▸ **DIRECTIVE**
Take the records below and retype them line by line, from the first line through the one containing "Document page, 1241x1754 pixels."; stop there.

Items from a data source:
------------------------------------------------------------

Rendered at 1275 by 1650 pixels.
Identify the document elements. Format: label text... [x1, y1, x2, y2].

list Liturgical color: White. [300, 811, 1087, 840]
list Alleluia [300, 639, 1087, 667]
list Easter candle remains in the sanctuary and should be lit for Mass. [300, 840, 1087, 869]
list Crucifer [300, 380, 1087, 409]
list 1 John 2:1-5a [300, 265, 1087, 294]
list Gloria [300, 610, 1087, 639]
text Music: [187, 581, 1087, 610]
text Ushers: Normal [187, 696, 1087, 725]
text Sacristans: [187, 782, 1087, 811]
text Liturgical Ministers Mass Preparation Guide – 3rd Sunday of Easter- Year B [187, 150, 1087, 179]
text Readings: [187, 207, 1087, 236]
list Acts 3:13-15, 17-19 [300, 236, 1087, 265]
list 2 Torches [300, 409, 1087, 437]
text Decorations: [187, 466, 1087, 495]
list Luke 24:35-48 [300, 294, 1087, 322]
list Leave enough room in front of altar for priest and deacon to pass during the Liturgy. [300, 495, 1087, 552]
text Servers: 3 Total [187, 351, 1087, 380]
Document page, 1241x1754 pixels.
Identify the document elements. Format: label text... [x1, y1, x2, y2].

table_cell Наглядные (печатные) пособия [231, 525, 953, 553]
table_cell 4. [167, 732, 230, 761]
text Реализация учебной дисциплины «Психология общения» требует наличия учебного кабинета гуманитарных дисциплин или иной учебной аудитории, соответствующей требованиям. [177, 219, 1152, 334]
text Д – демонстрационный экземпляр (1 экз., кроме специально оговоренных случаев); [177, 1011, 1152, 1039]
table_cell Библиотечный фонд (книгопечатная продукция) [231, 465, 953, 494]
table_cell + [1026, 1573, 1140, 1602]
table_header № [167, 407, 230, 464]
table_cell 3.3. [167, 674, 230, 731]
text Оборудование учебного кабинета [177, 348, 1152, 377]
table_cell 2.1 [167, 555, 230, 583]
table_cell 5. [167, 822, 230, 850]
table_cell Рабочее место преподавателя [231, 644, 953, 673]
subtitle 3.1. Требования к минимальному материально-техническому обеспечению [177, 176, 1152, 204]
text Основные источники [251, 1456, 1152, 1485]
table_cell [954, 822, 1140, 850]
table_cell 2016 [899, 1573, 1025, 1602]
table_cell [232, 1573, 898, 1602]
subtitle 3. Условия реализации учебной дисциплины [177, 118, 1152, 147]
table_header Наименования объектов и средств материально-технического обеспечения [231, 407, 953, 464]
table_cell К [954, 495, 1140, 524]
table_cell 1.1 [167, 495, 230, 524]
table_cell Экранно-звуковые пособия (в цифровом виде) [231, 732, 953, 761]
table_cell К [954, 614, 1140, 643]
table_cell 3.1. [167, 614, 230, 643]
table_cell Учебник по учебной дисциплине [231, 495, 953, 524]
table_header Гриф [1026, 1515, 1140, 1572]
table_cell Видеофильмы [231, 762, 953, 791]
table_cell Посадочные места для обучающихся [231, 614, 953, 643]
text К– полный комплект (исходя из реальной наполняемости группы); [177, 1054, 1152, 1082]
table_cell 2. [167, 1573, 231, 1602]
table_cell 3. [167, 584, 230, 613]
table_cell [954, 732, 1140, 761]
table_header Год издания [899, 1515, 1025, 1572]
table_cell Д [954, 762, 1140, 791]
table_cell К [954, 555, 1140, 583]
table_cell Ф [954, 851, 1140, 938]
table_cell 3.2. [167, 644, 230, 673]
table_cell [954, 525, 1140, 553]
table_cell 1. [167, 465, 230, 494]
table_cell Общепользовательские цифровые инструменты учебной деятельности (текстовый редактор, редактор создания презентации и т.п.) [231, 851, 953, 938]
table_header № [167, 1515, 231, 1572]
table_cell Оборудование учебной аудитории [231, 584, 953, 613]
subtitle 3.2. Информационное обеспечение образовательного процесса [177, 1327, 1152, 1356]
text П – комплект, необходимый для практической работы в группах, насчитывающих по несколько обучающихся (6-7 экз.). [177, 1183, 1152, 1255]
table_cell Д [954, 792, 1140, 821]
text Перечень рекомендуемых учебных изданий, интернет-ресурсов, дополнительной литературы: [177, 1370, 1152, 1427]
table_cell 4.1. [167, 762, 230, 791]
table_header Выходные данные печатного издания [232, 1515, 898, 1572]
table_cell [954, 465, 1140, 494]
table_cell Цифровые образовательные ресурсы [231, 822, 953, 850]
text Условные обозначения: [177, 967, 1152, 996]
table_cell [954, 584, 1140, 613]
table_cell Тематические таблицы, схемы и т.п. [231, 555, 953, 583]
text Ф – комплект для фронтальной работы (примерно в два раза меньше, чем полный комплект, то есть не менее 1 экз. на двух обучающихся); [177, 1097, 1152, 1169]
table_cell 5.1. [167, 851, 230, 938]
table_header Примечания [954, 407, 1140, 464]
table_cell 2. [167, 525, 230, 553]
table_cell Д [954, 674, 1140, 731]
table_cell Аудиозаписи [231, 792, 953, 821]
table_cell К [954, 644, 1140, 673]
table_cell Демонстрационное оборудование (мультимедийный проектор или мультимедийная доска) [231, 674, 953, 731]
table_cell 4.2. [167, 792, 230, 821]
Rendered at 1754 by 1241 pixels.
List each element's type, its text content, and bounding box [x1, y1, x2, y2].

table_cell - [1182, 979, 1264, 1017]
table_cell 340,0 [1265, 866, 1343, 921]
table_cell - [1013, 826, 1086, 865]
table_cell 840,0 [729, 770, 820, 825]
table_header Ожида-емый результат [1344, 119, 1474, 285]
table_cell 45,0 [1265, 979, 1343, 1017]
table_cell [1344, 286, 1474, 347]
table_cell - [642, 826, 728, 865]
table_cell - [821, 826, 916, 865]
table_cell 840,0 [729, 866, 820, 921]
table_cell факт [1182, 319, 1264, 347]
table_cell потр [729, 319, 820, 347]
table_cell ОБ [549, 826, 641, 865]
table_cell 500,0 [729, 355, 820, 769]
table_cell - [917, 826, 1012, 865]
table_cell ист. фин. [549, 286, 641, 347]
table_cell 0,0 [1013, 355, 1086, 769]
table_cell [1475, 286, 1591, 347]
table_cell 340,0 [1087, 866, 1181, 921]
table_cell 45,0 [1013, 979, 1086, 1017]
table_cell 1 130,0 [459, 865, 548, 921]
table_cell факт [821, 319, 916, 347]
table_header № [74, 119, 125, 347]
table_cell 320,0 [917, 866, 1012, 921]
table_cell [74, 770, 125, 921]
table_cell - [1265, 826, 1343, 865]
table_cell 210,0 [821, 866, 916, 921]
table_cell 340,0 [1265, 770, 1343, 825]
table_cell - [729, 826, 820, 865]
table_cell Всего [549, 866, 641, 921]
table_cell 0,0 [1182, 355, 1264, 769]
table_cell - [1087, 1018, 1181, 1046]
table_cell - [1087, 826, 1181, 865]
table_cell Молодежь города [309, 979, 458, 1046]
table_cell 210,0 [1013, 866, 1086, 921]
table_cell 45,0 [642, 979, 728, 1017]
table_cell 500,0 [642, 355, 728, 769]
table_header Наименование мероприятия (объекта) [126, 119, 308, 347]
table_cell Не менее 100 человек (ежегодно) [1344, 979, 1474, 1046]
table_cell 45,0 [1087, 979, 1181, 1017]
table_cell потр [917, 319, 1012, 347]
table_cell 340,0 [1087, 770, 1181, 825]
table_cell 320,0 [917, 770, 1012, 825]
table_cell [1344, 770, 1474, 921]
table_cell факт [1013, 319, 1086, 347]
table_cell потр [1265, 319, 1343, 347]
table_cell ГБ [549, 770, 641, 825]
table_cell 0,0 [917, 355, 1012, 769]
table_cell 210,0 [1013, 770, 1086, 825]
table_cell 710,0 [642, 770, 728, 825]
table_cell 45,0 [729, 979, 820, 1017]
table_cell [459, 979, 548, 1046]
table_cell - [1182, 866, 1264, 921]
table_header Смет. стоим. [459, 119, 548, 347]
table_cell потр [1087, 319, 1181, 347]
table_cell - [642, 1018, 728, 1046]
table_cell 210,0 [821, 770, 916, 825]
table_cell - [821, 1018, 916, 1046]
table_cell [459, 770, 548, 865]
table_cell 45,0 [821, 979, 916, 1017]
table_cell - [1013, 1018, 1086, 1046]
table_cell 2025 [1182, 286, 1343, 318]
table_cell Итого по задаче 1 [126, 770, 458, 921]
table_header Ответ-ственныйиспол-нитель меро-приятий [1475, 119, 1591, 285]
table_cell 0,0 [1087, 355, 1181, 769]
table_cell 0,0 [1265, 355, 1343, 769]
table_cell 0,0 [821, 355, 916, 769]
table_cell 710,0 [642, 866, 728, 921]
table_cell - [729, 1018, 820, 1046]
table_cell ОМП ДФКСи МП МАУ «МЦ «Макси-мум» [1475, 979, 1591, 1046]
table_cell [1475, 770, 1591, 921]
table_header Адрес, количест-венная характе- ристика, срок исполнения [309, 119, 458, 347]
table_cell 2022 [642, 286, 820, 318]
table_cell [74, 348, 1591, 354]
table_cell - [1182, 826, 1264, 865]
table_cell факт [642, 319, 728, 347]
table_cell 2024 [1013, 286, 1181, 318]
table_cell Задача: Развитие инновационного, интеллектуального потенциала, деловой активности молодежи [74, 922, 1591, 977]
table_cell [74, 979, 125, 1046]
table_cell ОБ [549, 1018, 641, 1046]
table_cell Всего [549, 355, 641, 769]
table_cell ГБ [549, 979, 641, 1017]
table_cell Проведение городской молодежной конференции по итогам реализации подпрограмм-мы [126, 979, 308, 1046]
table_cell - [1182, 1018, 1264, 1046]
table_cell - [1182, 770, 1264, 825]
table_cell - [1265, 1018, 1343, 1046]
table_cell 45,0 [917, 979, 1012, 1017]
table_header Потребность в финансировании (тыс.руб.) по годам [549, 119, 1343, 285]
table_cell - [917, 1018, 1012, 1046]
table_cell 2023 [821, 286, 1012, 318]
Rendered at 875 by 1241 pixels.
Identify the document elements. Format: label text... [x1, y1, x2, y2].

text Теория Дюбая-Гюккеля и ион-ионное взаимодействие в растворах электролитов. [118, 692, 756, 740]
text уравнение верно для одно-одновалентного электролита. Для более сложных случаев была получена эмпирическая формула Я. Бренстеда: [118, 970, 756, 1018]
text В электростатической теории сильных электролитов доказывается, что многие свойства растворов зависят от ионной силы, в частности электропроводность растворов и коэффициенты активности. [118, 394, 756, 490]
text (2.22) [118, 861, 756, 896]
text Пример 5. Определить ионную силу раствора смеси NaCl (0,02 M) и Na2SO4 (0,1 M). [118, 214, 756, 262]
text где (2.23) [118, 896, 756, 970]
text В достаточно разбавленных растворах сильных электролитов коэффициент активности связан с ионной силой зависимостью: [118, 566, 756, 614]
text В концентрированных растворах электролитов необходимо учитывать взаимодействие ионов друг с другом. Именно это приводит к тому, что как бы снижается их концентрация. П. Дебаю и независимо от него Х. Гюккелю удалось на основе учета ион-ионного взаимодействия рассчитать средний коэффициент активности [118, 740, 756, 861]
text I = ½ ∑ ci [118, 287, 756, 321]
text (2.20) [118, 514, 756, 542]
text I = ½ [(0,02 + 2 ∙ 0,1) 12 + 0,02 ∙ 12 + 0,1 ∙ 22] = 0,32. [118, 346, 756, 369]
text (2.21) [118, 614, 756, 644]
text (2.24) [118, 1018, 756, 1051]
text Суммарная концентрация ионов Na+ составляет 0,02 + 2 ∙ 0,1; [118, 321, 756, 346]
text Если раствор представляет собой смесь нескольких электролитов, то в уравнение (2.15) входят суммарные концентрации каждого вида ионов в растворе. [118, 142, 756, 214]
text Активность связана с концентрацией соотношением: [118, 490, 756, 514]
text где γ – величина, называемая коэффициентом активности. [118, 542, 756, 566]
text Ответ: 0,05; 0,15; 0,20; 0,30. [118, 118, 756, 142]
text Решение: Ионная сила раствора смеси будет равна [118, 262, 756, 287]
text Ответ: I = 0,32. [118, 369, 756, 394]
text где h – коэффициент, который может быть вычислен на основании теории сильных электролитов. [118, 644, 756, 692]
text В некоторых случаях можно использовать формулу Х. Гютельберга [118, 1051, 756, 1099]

------------------------------------------------------------

▸ **EXERCISE RESULT**
Rendered at 1275 by 1650 pixels.
Identify the document elements. Format: label text... [x1, y1, x2, y2].

list Liturgical color: White. [300, 811, 1087, 840]
list Alleluia [300, 639, 1087, 667]
list Easter candle remains in the sanctuary and should be lit for Mass. [300, 840, 1087, 869]
list Crucifer [300, 380, 1087, 409]
list 1 John 2:1-5a [300, 265, 1087, 294]
list Gloria [300, 610, 1087, 639]
text Music: [187, 581, 1087, 610]
text Ushers: Normal [187, 696, 1087, 725]
text Sacristans: [187, 782, 1087, 811]
text Liturgical Ministers Mass Preparation Guide – 3rd Sunday of Easter- Year B [187, 150, 1087, 179]
text Readings: [187, 207, 1087, 236]
list Acts 3:13-15, 17-19 [300, 236, 1087, 265]
list 2 Torches [300, 409, 1087, 437]
text Decorations: [187, 466, 1087, 495]
list Luke 24:35-48 [300, 294, 1087, 322]
list Leave enough room in front of altar for priest and deacon to pass during the Liturgy. [300, 495, 1087, 552]
text Servers: 3 Total [187, 351, 1087, 380]
Document page, 1241x1754 pixels.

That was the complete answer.